» **WHAT IS EXPECTED**: Only one stretch of the data should be retyped: the lines from the line containing "L3 캐시가 있습니다." through the line containing "1. vivo-foundation domain". Keep pictures out of it.

» **EXERCISE INPUTS**:
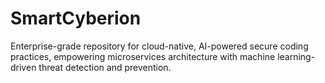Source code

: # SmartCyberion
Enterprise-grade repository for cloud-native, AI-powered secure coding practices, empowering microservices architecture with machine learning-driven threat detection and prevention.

...

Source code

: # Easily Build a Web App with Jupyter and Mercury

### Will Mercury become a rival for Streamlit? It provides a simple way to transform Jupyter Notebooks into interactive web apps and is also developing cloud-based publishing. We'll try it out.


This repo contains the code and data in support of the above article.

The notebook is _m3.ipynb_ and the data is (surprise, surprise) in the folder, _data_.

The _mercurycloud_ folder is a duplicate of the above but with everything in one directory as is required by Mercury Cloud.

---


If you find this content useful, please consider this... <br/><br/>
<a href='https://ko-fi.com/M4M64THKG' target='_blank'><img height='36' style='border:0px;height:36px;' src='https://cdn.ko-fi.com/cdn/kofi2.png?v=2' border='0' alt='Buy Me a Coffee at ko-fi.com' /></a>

* * *

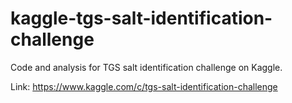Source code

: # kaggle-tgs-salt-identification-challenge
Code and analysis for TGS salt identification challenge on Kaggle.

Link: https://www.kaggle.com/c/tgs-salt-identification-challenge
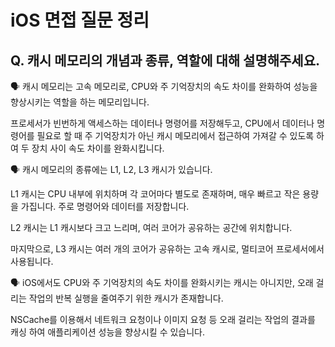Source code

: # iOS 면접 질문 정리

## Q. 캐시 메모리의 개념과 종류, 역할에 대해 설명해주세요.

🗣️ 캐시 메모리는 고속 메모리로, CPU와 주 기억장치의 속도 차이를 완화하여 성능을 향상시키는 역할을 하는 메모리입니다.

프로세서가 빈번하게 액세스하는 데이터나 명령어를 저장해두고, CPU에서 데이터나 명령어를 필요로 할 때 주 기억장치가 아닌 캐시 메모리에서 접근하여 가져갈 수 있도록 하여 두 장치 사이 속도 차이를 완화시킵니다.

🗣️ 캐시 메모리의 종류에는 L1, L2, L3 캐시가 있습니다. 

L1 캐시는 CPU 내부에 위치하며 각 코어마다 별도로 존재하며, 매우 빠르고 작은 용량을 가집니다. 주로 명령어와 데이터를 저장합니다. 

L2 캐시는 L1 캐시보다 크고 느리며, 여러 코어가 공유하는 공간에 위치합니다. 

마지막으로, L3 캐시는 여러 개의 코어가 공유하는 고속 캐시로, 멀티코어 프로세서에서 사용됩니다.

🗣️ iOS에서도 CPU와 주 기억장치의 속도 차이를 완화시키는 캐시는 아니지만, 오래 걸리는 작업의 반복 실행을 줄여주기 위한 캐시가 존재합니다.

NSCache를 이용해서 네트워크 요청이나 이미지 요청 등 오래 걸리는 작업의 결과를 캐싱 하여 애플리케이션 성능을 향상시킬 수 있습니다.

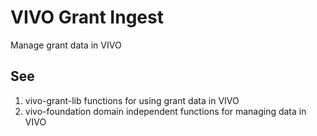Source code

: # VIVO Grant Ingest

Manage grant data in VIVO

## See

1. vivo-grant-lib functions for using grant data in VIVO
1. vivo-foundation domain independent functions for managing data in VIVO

» **FINISHED TASK**:
🗣️ 캐시 메모리의 종류에는 L1, L2, L3 캐시가 있습니다. 

L1 캐시는 CPU 내부에 위치하며 각 코어마다 별도로 존재하며, 매우 빠르고 작은 용량을 가집니다. 주로 명령어와 데이터를 저장합니다. 

L2 캐시는 L1 캐시보다 크고 느리며, 여러 코어가 공유하는 공간에 위치합니다. 

마지막으로, L3 캐시는 여러 개의 코어가 공유하는 고속 캐시로, 멀티코어 프로세서에서 사용됩니다.

🗣️ iOS에서도 CPU와 주 기억장치의 속도 차이를 완화시키는 캐시는 아니지만, 오래 걸리는 작업의 반복 실행을 줄여주기 위한 캐시가 존재합니다.

NSCache를 이용해서 네트워크 요청이나 이미지 요청 등 오래 걸리는 작업의 결과를 캐싱 하여 애플리케이션 성능을 향상시킬 수 있습니다.

Source code

: # VIVO Grant Ingest

Manage grant data in VIVO

## See

1. vivo-grant-lib functions for using grant data in VIVO
1. vivo-foundation domain independent functions for managing data in VIVO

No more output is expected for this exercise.